When postal workers hang out together, they talk about who slept with whom for a promotion, and which handler was found dead of natural causes on a sofa in the employee lounge. They speculate about the reason that Marvin Runyon’s eyes weren’t blinking during a television interview, about whether it was due to medication for his back pain. They revel in dog lore. I’m advised that if I’m ever set upon by a pack of strays I should Mace the one that barks first. I’m told the story of a suburban carrier who was forced to take refuge from an enraged German shepherd in a storage mailbox that he’d been throwing his banana peels and milk cartons into all summer.

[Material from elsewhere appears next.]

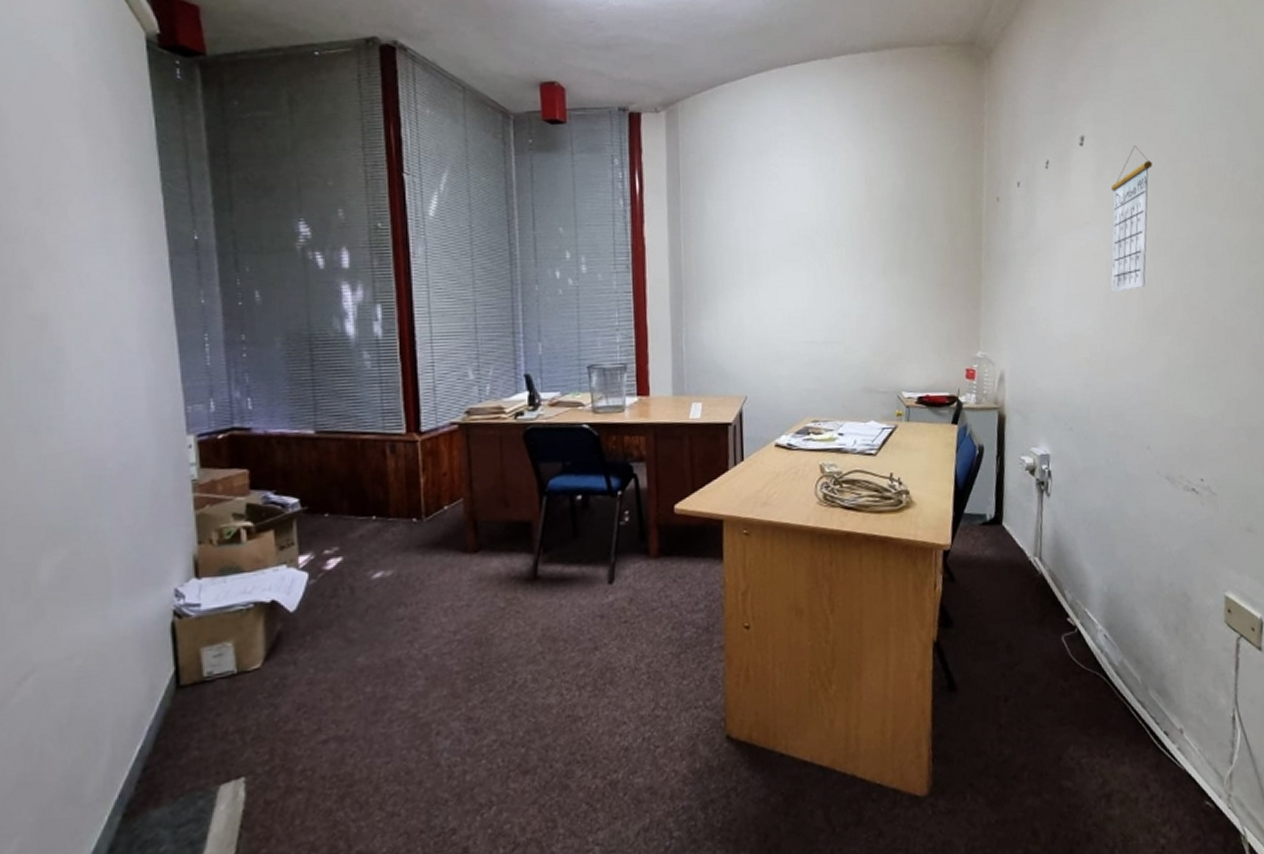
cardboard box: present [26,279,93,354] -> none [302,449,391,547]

On a hot June morning, I stand in the comfortably shabby work area of the Cragin station, on Chicago’s West Side, while a carrier named Larry Johnson finishes tossing mail into his “case”—a console of pigeonholes with a slot for every pair of addresses on his route. Sorting a day’s mail takes a carrier anywhere from an hour and a half to four hours; the workday starts as early as 5:30. “It doesn’t take a hell of a lot of brains to do this job,” Johnson tells me, “other than the fact that you’ve got to know how to read.” He adds, with a laugh, that in the post office you can’t always take literacy for granted. Johnson is a burly man whose blue postal slacks ride low on his hips; he’s thirty-five, but his physical weariness makes him seem older. He gives me a canister of Mace (his own canister sees action two or three times a week), and I follow him outside to his car, a scarred burgundy Lincoln sedan, whose trunk he has to prop open with a tire iron while he fills it with bundles of mail and one shoebox-size parcel. In Chicago, not all carriers are provided with mail trucks.
Johnson spends more of his workday in the station than on the street, but the street is where he finds whatever meaning his job has to offer. As he loads his mailbag for the first leg of the route, he tells me that he doesn’t socialize with his coworkers. “They talk too much,” he says. “They tell each other their business.” Like the majority of mailmen, Johnson moonlights; he’s the minister of a Protestant church. Johnson’s congregation doesn’t know he carries mail, and his fellow carriers don’t know he preaches. On the street, however, the old women waiting at their gates to exchange “good morning”s with him know exactly who he is. They give him letters to mail, money to buy them stamps, and news of the neighborhood. He points out to me a house whose owner died the previous Saturday.